Blackberry Thumb?

February 3rd, 2005 by

A recent posting on WEB MD raises the specter of an ailment for the new milennium: “Blackberry thumb.” The prognosis comes from hand specialists who see potential risk in the way people enter data onto their Blackberry devices.
Alan Hedge, PhD, director of the human factors and ergonomics research group at Cornell University in Ithaca, quoted in the article as saying “the thumb is not a very dexterous part of the hand. It is really designed as a stabilizer for pinch gripping with a finger. That is why you only have two of them, not eight. It is the fingers that have dexterity, not the thumb.”
The full-size typing keyboard was designed with this in mind. The more dexterous fingers are used for quick strikes on the letter keys. The relatively clumsy thumbs are limited to striking the spacebar. You know the expression: someone is “all thumbs.”
“When you switch that around (by relying heavily on the thumbs to enter data) you put a lot of strain on the thumb,” Hedge says. “So if you persist in typing a lot of information with your thumbs, you risk injury.”
Hence Querty keyboards may well pose a specific problem for people old enough to be developing arthritis. Hand surgeon Prosper Benhaim, MD, associate professor of orthopaedic and plastic surgery at UCLA, points out that there different types of tendinitis. One is trigger thumb. The other is de Quervain’s tenosynovitis, involving the tendons on the side of the wrist right where the forearm joins the wrist.

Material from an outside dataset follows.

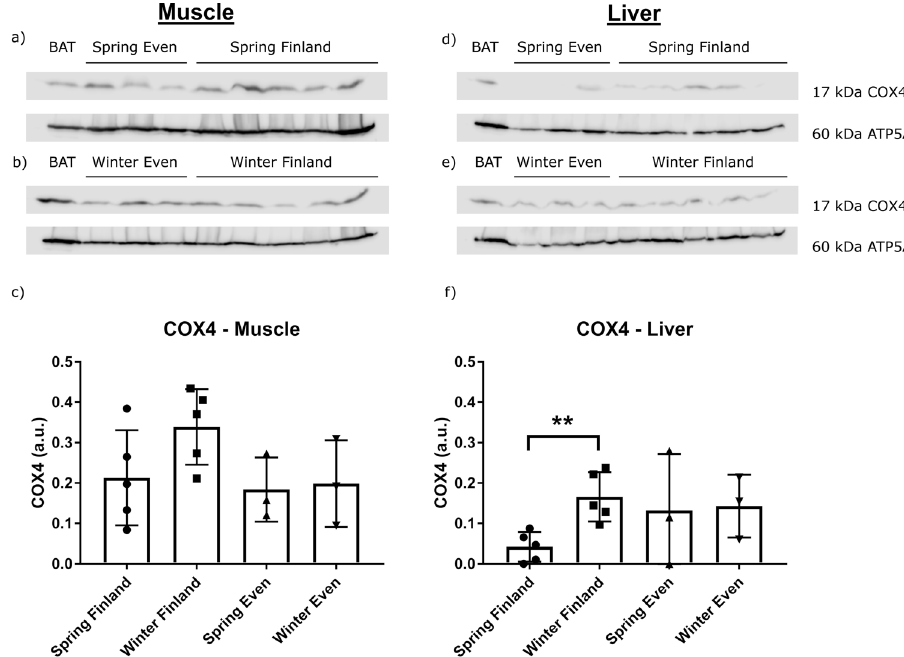
Fig. 5 COX4 expression in each seasons and regions. The western blots and relative expression of COX4 from a – c reindeer muscle ( M. gluteobiceps femoris ) and d – f liver mitochondrial proteins. The upper blots on the left side show COX4 content in the muscle a in spring in Even reindeer ( n = 3) and Finnish reindeer ( n = 5), b in winter in Even reindeer ( n = 3) and Finnish reindeer ( n = 5), and the lower graph shows c their relative expression levels. The upper blots on the right side show COX4 in the liver d in spring in Even reindeer ( n = 3) and Finnish reindeer ( n = 5), e in winter in Even reindeer ( n = 3) and Finnish reindeer ( n = 5), and the lower graph shows f their relative expression levels. Samples contained 10 µ g of mitochondrial protein per lane, except the reindeer BAT (brown adipose tissue) sample with 1 µ g of mitochondrial protein. Mitochondrial ATP synthase (ATP5A) was used as a loading control. The relative expression of COX4 was normalized to ATP5A and presented as mean arbitrary units (a.u.) ± SD ( c , f ). Signi fi cant difference between seasons is indicated with a bar and asterisks (** p ≤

These tendons participate in controlling the thumb and are very sensitive to repetitive motions.
What’s the treatment for BlackBerry thumb? “Lay off thumb typing,” the experts say. Do they really believe that Blackberry devotees will agree to that?
“If people have true tendinitis, I might give them a cortisone shot,” Benhaim says. “Or I might use a thumb brace, maybe. I would certainly tell them to rest it. And then to minimize the stress and strain. Do more typing on your keyboard and then sync over to your BlackBerry rather than typing longer messages on BlackBerry itself.”
A Word to the Wise
Ok, we are not recommending that you give up on your Blackberry. In fact, none of the hand experts who consulted for the article has seen a single patient with BlackBerry thumb. At this point, it’s all conjecture. But think back to those ergonomic videos of the early 1990s, where the symptoms of carpal tunnel were described in delicious detail. Half the viewers walked away convinced that they felt a distinct tingling in their finger tips.
So readers with Blackberry devices, how are your thumbs feeling today? If you decide that you do indeed have a thumb problem, it’s probably work related. So please do us a favor. If you decide to pursue a workers compensation claim, let us know how it turns out. (Perhaps we should say, let us know how long it takes for the claim to be denied!) In any event, we will try to stay ahead of the curve on trendy diagnoses.